(Dataset records)
※
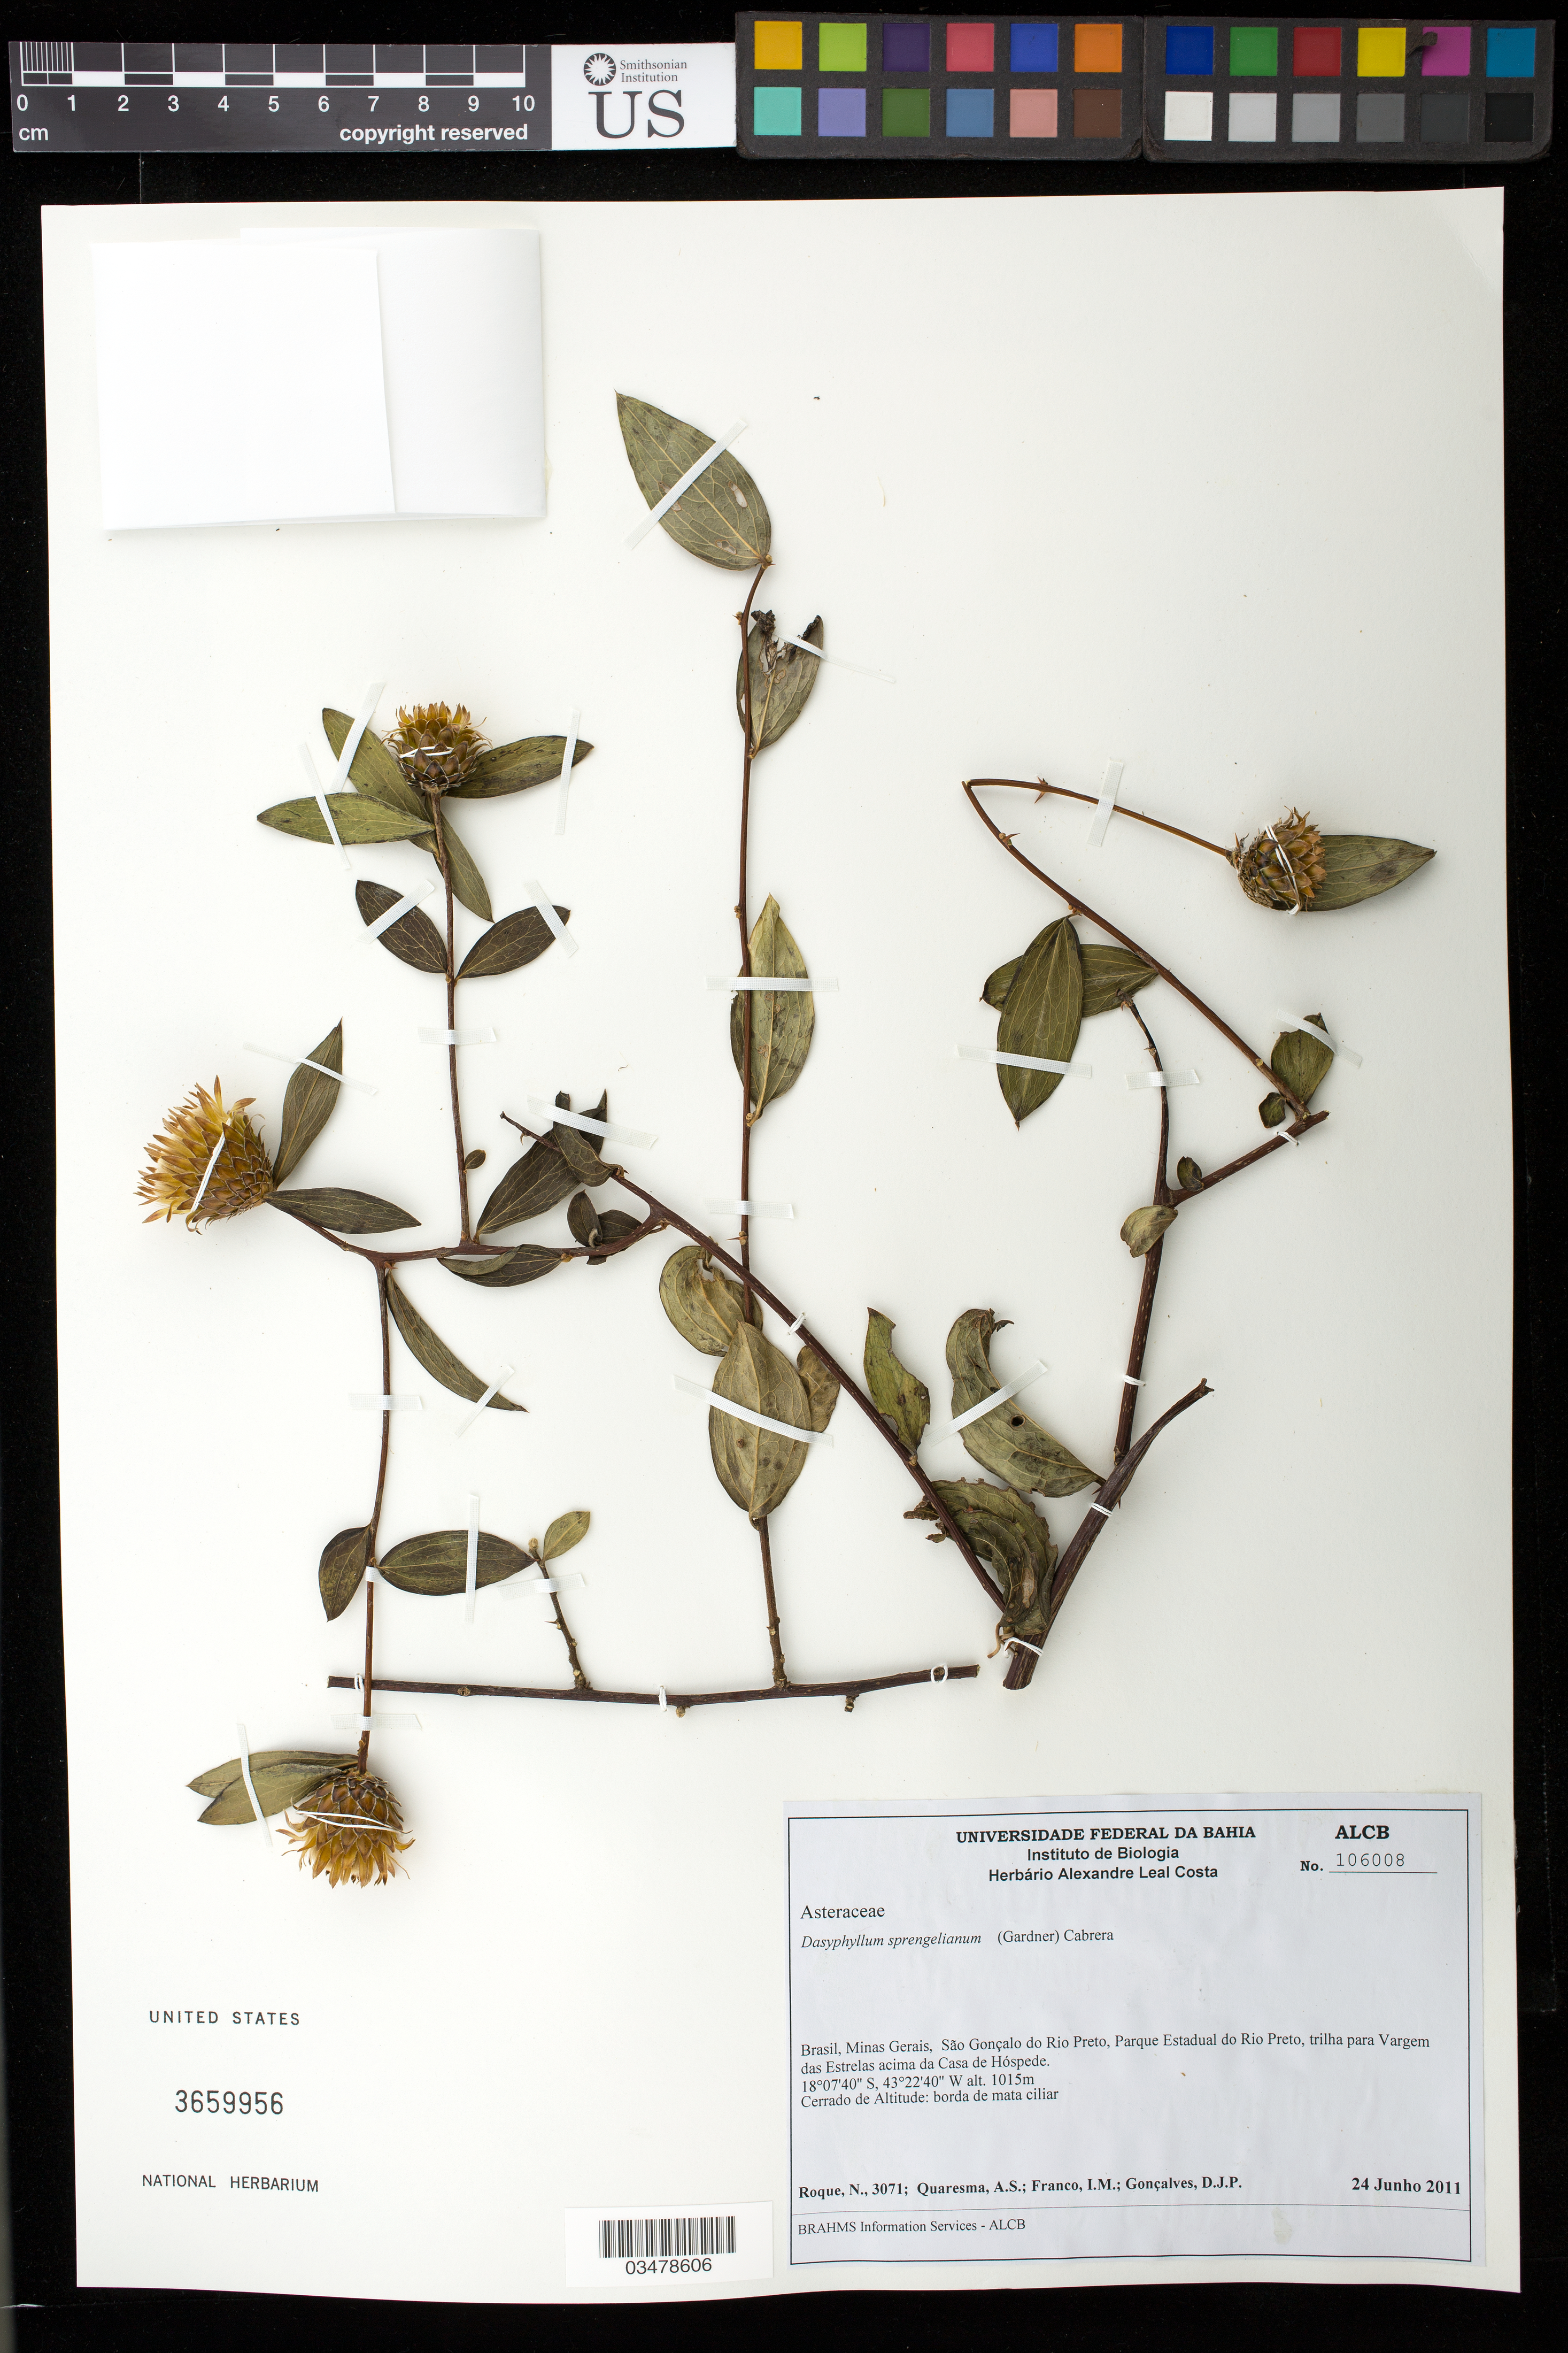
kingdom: Plantae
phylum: Tracheophyta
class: Magnoliopsida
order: Asterales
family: Asteraceae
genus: Dasyphyllum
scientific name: Dasyphyllum sprengelianum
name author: (Gardner) Cabrera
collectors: N. Roque, A. Quaresma, I. Franco & D. Gonçalves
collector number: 3071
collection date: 2011-06-24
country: Brazil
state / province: Minas Gerais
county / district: São Gonçalo do Rio Preto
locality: Planalto Diamantina, Instituto Estadual de Floresta, Parque Estadual do Rio Preto, trilha para Vargem das Estrelas acima da Casa de Hospede.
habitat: Cerrado de altitude: borda de mata ciliar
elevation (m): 1015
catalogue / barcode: US 3659956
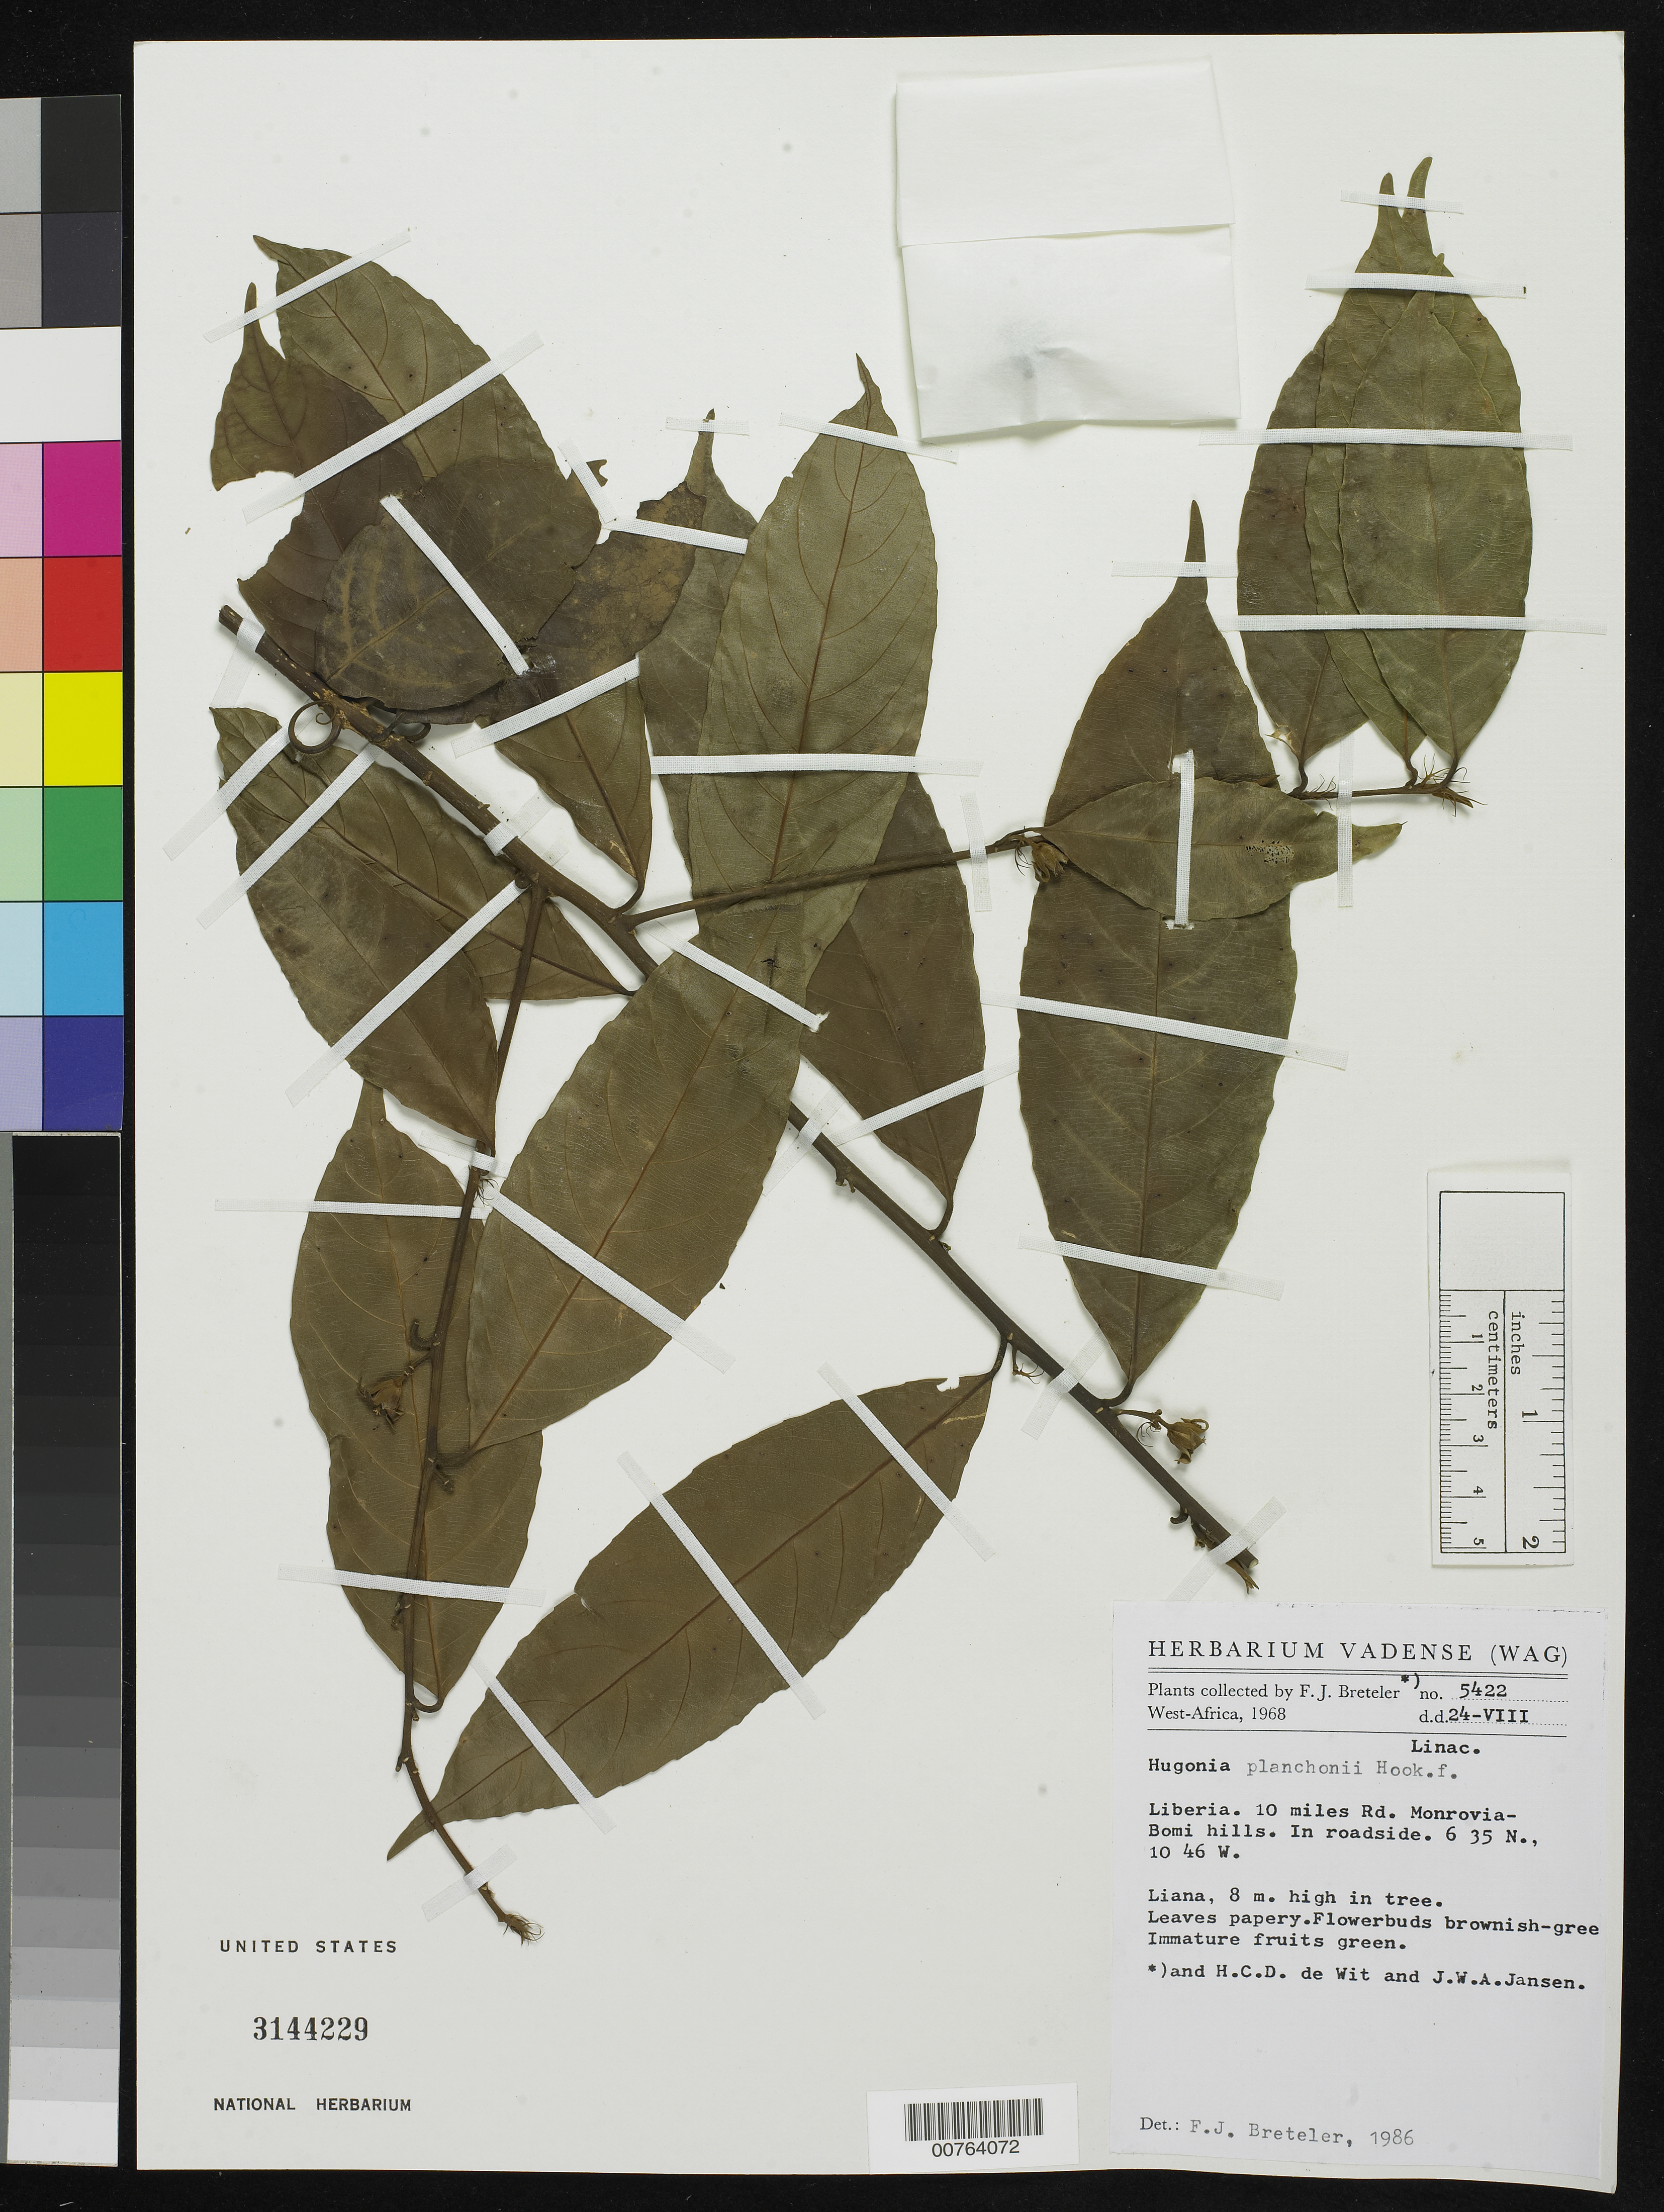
※
§ What this task involves:
Reproduce the items above without the pictures, substituting "date collected" for "collection date" and keeping everything else the same.

§ Complete output:
kingdom: Plantae
phylum: Tracheophyta
class: Magnoliopsida
order: Asterales
family: Asteraceae
genus: Dasyphyllum
scientific name: Dasyphyllum sprengelianum
name author: (Gardner) Cabrera
collectors: N. Roque, A. Quaresma, I. Franco & D. Gonçalves
collector number: 3071
date collected: 2011-06-24
country: Brazil
state / province: Minas Gerais
county / district: São Gonçalo do Rio Preto
locality: Planalto Diamantina, Instituto Estadual de Floresta, Parque Estadual do Rio Preto, trilha para Vargem das Estrelas acima da Casa de Hospede.
habitat: Cerrado de altitude: borda de mata ciliar
elevation (m): 1015
catalogue / barcode: US 3659956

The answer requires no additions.